§ **Available records**
• • • • •

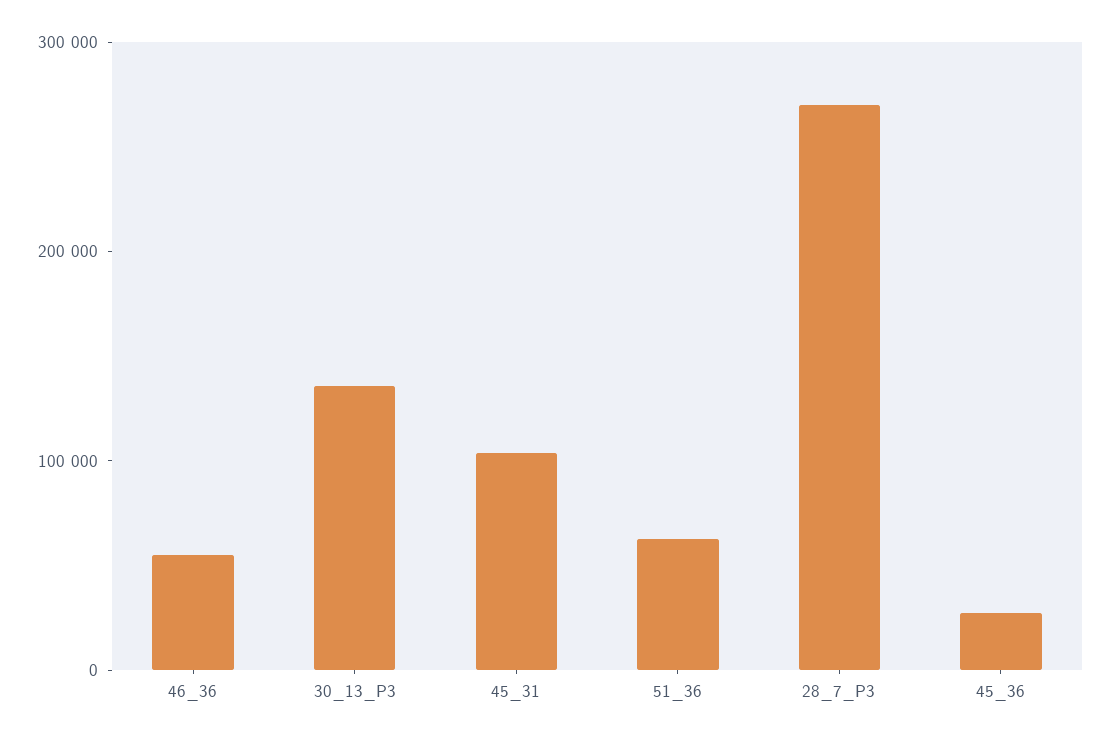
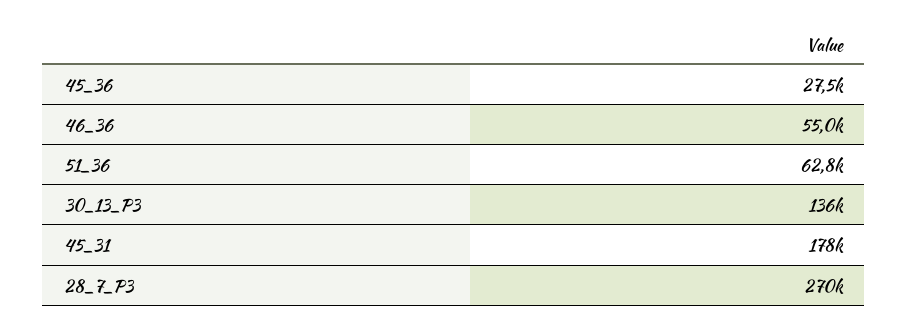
  {
    "46_36": 55000,
    "30_13_P3": 136000,
-   "45_31": 100000,
+   "45_31": 178000,
    "51_36": 62800,
    "28_7_P3": 270000,
    "45_36": 27500
  }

• • • • •

Repeat the records exactly, without the pictures.

  {
    "46_36": 55000,
    "30_13_P3": 136000,
-   "45_31": 100000,
+   "45_31": 178000,
    "51_36": 62800,
    "28_7_P3": 270000,
    "45_36": 27500
  }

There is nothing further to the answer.